Exercise ▸
Take the line that contains "left elbow: (858, 407)" as the first line and the last line of the material below as the final one; reproduce exactly the lines between, inclusive.

BEGIN

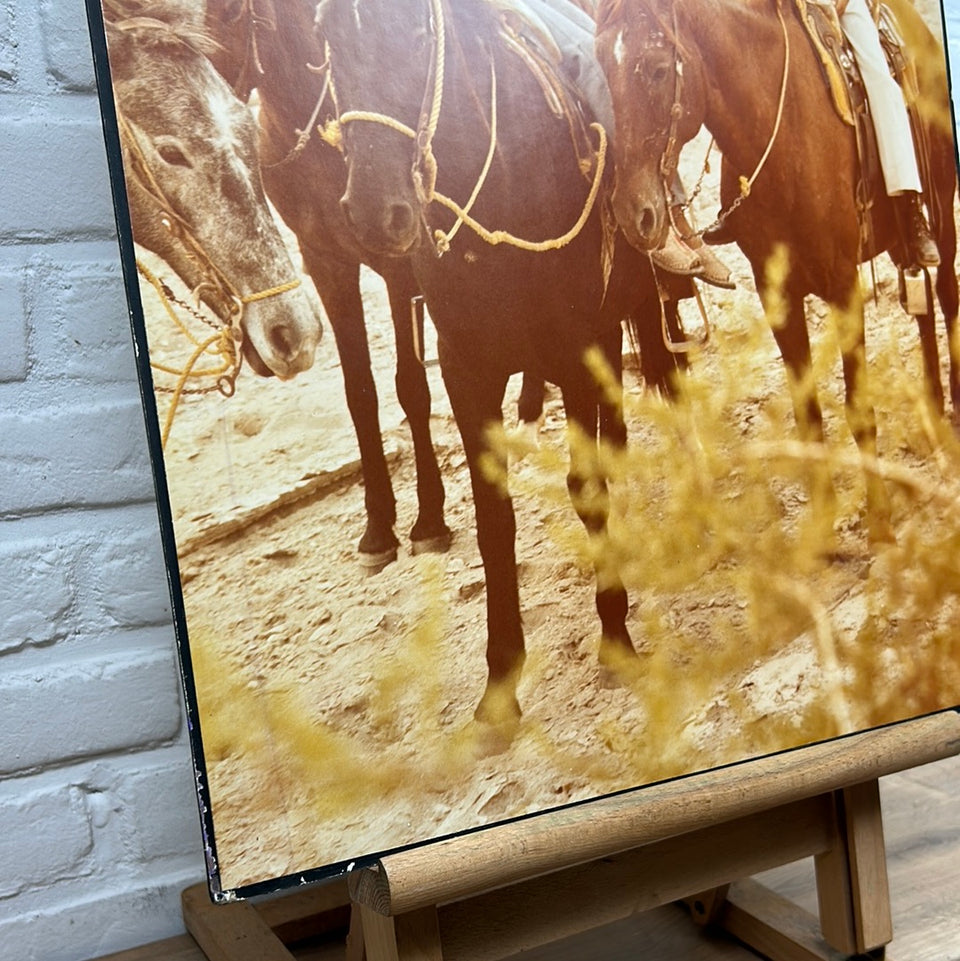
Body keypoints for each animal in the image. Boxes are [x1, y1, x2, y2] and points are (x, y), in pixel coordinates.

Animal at [198, 0, 458, 568]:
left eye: (228, 12)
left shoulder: (400, 266)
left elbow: (411, 386)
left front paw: (429, 519)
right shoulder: (327, 265)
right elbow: (359, 393)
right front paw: (379, 527)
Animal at [318, 0, 688, 728]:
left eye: (412, 29)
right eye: (326, 38)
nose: (375, 212)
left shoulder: (573, 352)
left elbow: (585, 488)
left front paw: (615, 634)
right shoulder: (468, 375)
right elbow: (495, 519)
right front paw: (500, 681)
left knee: (662, 374)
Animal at [596, 0, 956, 540]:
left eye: (657, 69)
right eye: (601, 68)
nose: (632, 214)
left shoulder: (843, 287)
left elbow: (858, 407)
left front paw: (879, 523)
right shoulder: (776, 293)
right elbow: (807, 414)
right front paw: (823, 528)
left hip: (944, 208)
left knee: (948, 294)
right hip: (896, 241)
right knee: (923, 303)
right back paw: (932, 409)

END

Solution ▸
left elbow: (858, 407)
left front paw: (879, 523)
right shoulder: (776, 293)
right elbow: (807, 414)
right front paw: (823, 528)
left hip: (944, 208)
left knee: (948, 294)
right hip: (896, 241)
right knee: (923, 303)
right back paw: (932, 409)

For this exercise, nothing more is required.